:: Written task ::
Pull from the data below each line where the word "موقع" occurs, and copy it.
┌─ Entries shown
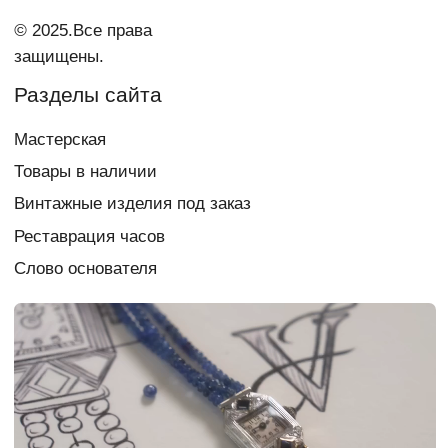
Контакты
vi_007@list.ru
Telegram Vi Repair & Spa
+7 903 879 0003
Документы
Политика
конфиденциальности
Согласие на обработку
персональных данных
Создание сайта
chigireva
Если у вас есть вопрос,
свяжитесь с нами:
+7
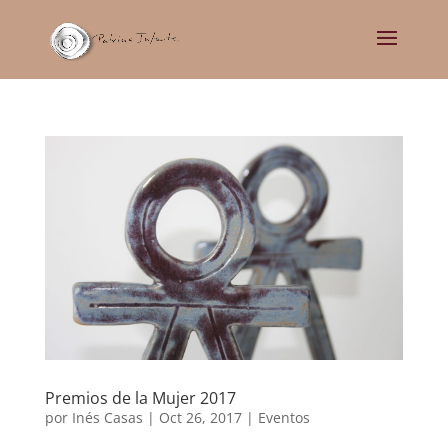
Premios de la Mujer 2017
por
Inés Casas
|
Oct 26, 2017
|
Eventos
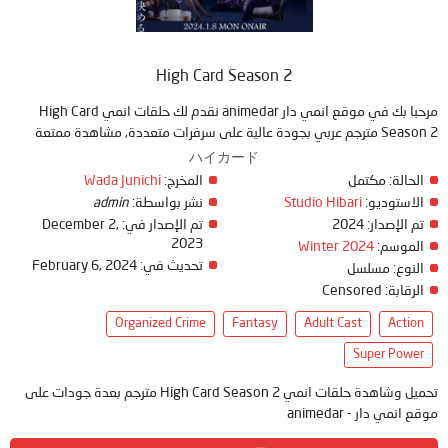
High Card Season 2
مرحبا بك في موقع انمي دار animedar نقدم لك حلقات انمي High Card
Season 2 مترجم عربي بجودة عالية على سرفرات متعددة, مشاهدة ممتعة
ハイカード
Wada Junichi
المخرج:
مكتمل
الحالة:
admin
نشر بواسطة:
Studio Hibari
الاستوديو:
December 2,
تم الإصدار في:
2024
تم الإصدار:
2023
Winter 2024
الموسم:
February 6, 2024
تحديث في:
النوع:
مسلسل
Censored
الرقابة:
Organized Crime
Fantasy
Adult Cast
Action
Super Power
تحميل وشاهدة حلقات انمي High Card Season 2 مترجم بعدة جودات على
موقع انمي دار - animedar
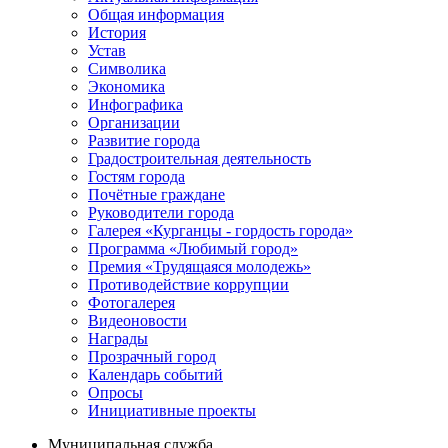
Общая информация
История
Устав
Символика
Экономика
Инфографика
Организации
Развитие города
Градостроительная деятельность
Гостям города
Почётные граждане
Руководители города
Галерея «Курганцы - гордость города»
Программа «Любимый город»
Премия «Трудящаяся молодежь»
Противодействие коррупции
Фотогалерея
Видеоновости
Награды
Прозрачный город
Календарь событий
Опросы
Инициативные проекты
Муниципальная служба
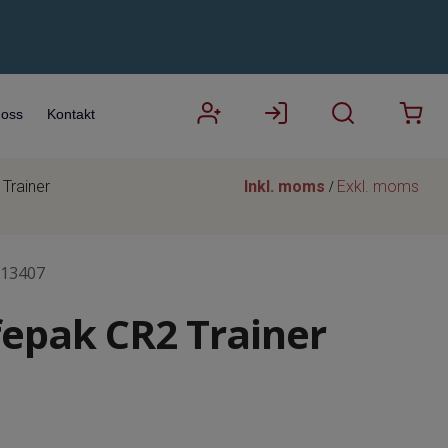
oss
Kontakt
 Trainer
Inkl. moms
Exkl. moms
/
13407
ifepak CR2 Trainer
└─
:: Exercise result ::
مرحبا بك في موقع انمي دار animedar نقدم لك حلقات انمي High Card
موقع انمي دار - animedar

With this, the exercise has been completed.